In Dutli’s flawed biography, four photo captions are ludicrously misplaced; and the index, which has no subheadings nor entry for Mandelstam, is largely useless.  The bibliography in this English translation egotistically and pointlessly includes 12 works by Dutli in German, and four pages of German and Russian editions of Mandelstam’s works.  Hundreds of distracting citations in the text, and hundreds of footnotes to German and Russian rather than English editions, pointlessly clog this pedestrian work.  The writers translated by the poet—Sir Walter Scott, Ernst Toller and Henri Barbusse—are certainly not 3rd- or 4th-rate, as Dutli suggests.  Clarence Brown’s Mandelstam (Cambridge, 1973) is better written and more perceptive.

Dutli maintains that Mandelstam has “been recognised all over the world as one of the most important poets of the twentieth century.”  But his numerous quotations do not justify this claim, and his many classical references are more decorative than profound.  In Less Than One (1986) Joseph Brodsky, another Jewish poet from Leningrad, praised Mandelstam’s “nervous, high-pitched, pure voice shot through with love, terror, memory, culture, faith—a voice trembling, perhaps, like a match burning in a high wind, yet utterly inextinguishable.”  But W. H. Auden more persuasively observed, “I don’t see why Mandelstam is considered a great poet.  The translations that I’ve seen don’t convince me of it.”  Brodsky blames the translators and angrily insists, “it makes one shudder at what has been done to his lines in English.”  But in The Government of the Tongue (1988) Seamus Heaney, taught by his friend Brodsky to admire Mandelstam, states, “I cannot believe we lose much by reading [Journey to Armenia] in Clarence Brown’s lucid and athletic English.”
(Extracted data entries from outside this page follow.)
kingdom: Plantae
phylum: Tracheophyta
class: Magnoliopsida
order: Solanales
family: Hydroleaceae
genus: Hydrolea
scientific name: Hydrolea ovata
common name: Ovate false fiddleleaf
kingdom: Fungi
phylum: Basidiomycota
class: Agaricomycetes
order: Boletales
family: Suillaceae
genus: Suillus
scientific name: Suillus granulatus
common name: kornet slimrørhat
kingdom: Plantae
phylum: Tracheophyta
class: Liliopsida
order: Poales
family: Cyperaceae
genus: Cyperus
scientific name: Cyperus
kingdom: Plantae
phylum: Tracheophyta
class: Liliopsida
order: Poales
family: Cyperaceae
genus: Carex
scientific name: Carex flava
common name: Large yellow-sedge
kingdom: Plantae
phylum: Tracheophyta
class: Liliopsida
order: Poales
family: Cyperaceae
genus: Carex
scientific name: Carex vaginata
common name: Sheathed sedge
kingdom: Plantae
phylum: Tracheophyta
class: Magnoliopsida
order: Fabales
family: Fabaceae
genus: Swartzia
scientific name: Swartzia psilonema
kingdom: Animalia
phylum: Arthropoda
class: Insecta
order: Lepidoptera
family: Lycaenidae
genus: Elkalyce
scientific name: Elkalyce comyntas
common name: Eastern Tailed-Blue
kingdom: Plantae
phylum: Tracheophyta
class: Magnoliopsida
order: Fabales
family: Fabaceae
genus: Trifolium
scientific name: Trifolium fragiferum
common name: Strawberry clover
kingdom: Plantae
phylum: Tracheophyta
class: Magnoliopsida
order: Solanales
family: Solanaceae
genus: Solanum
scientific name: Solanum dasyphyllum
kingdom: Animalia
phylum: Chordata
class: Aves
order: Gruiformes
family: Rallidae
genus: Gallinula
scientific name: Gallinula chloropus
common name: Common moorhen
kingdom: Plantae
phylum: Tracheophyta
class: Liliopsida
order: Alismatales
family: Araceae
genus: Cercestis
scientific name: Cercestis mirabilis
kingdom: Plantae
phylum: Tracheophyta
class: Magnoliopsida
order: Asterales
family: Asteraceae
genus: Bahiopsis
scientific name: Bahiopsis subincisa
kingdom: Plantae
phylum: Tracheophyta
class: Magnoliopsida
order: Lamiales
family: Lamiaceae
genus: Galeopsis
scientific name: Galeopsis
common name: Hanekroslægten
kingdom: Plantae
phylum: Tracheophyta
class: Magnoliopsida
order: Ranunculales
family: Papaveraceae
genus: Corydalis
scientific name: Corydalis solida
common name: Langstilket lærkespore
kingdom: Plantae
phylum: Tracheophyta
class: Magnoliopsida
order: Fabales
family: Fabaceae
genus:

Brodsky’s 1986 translation of a quatrain from Mandelstam’s major poem, “Verses on the Unknown Soldier,” is slightly better than David McDuff’s (1973).  But they are quite similar: mess/ muddle, jumble /medley, beam / ray, slanted soles / squint feet, retina / pupil, and McDuff’s earlier version certainly doesn’t make one shudder:

An Arabian mess and a muddle,

The light of speeds honed into a beam—

And with its slanted soles,

A ray balances on my retina. (Brodsky)

An Arabian jumble, medley,

the light of speeds ground down to a ray—

and on its squint feet

the ray stands in my pupil.

 (McDuff)

 

McDuff also translates one of Mandelstam’s saddest and most poignant quatrains:

It is transparent and dark in the great pool,

and a languorous window stands white;

but the heart—why does it so slowly,

so insistently grow heavy?

Dutli effectively concludes the book with tributes from distinguished writers, including Tsvetaeva, Ilya Ehrenburg, Vladimir Nabokov, Paul Celan and Derek Walcott, who wrote:

Frightened and starved, with divine fever,

Osip Mandelstam shook, and every

Metaphor shuddered him with ague.

But now that fever is a fire whose glow

Warms our hands.

Jeffrey Meyers has just published James Salter: Pilot, Screenwriter, Novelist.  His Parallel Lives: From Freud and Mann to Arbus and Plath will appear on July 3, 2024, both books with Louisiana State University Press.